* REQUEST:
Please copy every record below exactly, leaving out the pictures.
[LISTED RECORDS Boundary: Start]
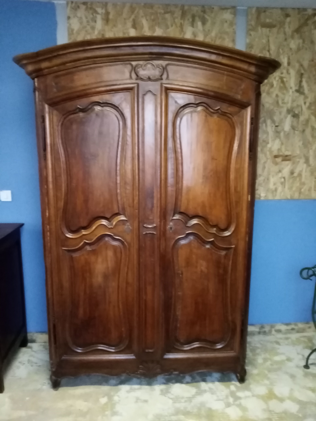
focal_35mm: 26
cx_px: 158
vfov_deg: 67.3
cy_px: 210
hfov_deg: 53.1
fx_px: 316
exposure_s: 1/20
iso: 1107
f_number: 1.8
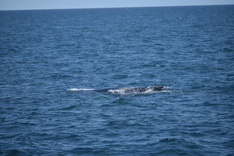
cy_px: 78
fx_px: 1511
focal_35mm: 232
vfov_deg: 5.9
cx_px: 117
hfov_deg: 8.9
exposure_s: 1/1600
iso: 200
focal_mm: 155
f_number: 5.6
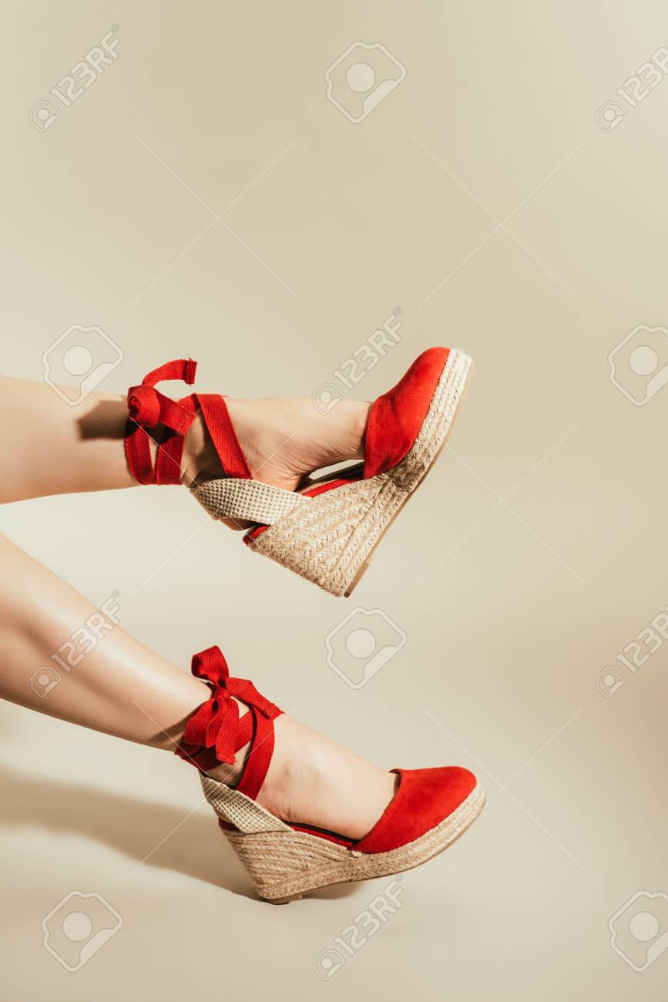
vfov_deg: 39.6
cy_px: 501
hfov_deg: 27.0
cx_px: 334
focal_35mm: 50
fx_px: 1391
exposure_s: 1/160
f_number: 9
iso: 100
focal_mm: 50
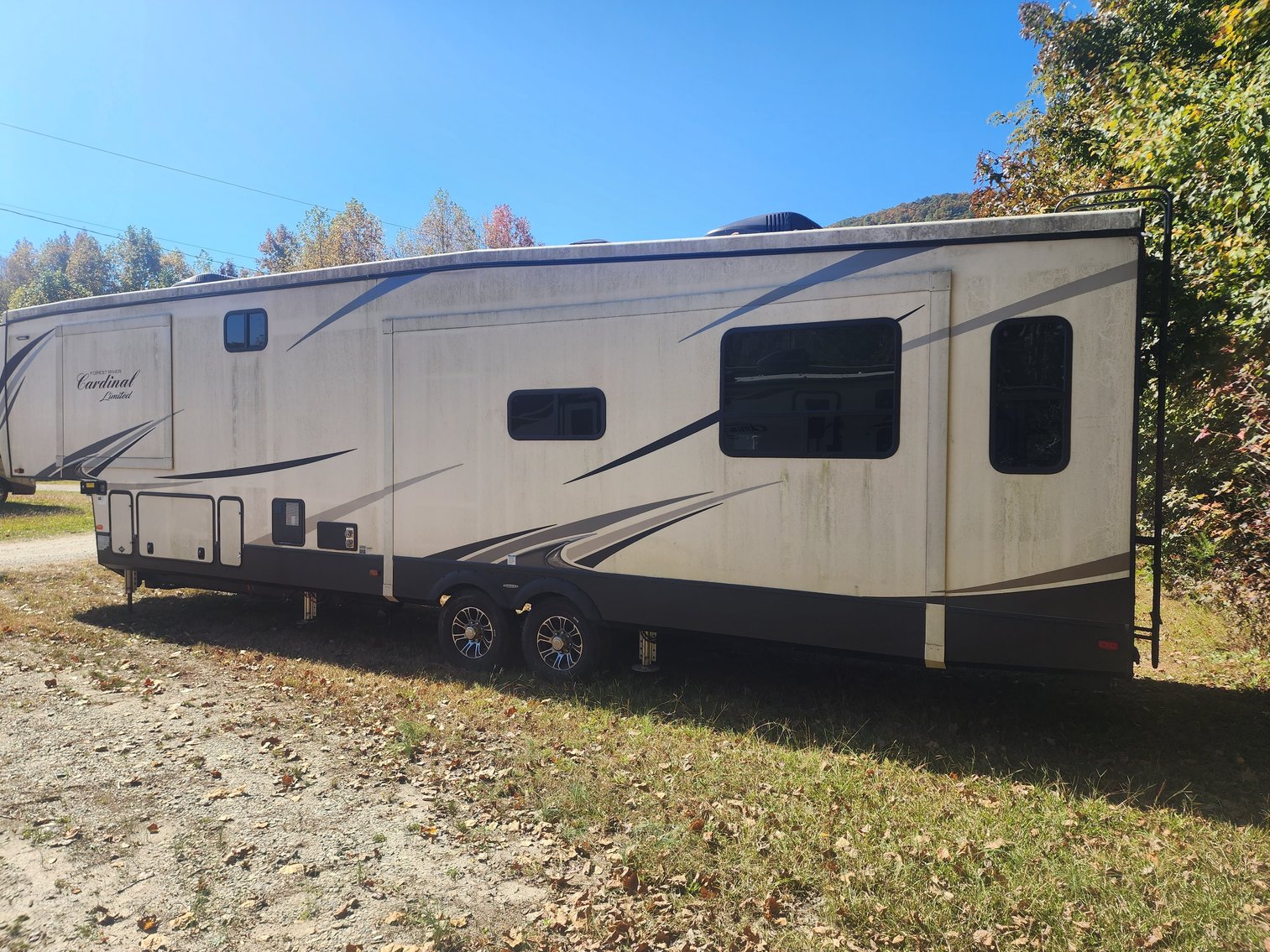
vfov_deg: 58.9
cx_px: 635
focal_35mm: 23
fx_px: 844
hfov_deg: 73.9
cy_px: 476
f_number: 1.8
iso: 12
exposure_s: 1/650
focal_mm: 6.4
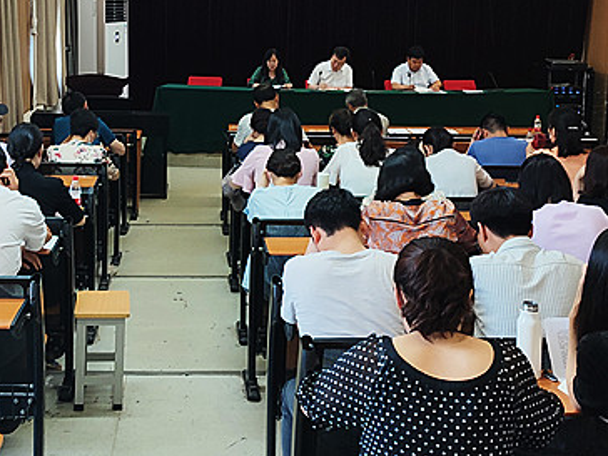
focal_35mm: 55
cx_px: 220
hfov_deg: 34.7
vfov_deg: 26.0
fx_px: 966
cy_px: 80
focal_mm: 5.96
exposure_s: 1/33
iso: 161
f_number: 1.75
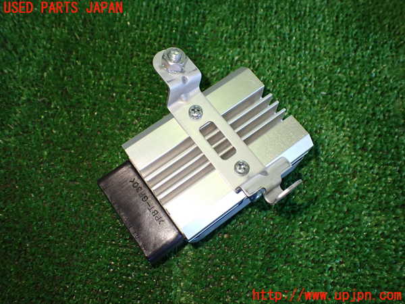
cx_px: 202
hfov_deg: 60.0
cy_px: 152
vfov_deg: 46.8
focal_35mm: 30
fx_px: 351
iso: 640
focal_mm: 5.4
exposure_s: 1/125
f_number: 2.3
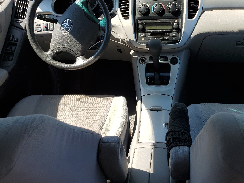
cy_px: 84
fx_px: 254
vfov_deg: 39.6
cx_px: 145
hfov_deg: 51.0
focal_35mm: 36
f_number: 1.5
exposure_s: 1/1111
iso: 50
[LISTED RECORDS Boundary: End]
* RESULT OF THE EXERCISE:
focal_35mm: 26
cx_px: 158
vfov_deg: 67.3
cy_px: 210
hfov_deg: 53.1
fx_px: 316
exposure_s: 1/20
iso: 1107
f_number: 1.8
cy_px: 78
fx_px: 1511
focal_35mm: 232
vfov_deg: 5.9
cx_px: 117
hfov_deg: 8.9
exposure_s: 1/1600
iso: 200
focal_mm: 155
f_number: 5.6
vfov_deg: 39.6
cy_px: 501
hfov_deg: 27.0
cx_px: 334
focal_35mm: 50
fx_px: 1391
exposure_s: 1/160
f_number: 9
iso: 100
focal_mm: 50
vfov_deg: 58.9
cx_px: 635
focal_35mm: 23
fx_px: 844
hfov_deg: 73.9
cy_px: 476
f_number: 1.8
iso: 12
exposure_s: 1/650
focal_mm: 6.4
focal_35mm: 55
cx_px: 220
hfov_deg: 34.7
vfov_deg: 26.0
fx_px: 966
cy_px: 80
focal_mm: 5.96
exposure_s: 1/33
iso: 161
f_number: 1.75
cx_px: 202
hfov_deg: 60.0
cy_px: 152
vfov_deg: 46.8
focal_35mm: 30
fx_px: 351
iso: 640
focal_mm: 5.4
exposure_s: 1/125
f_number: 2.3
cy_px: 84
fx_px: 254
vfov_deg: 39.6
cx_px: 145
hfov_deg: 51.0
focal_35mm: 36
f_number: 1.5
exposure_s: 1/1111
iso: 50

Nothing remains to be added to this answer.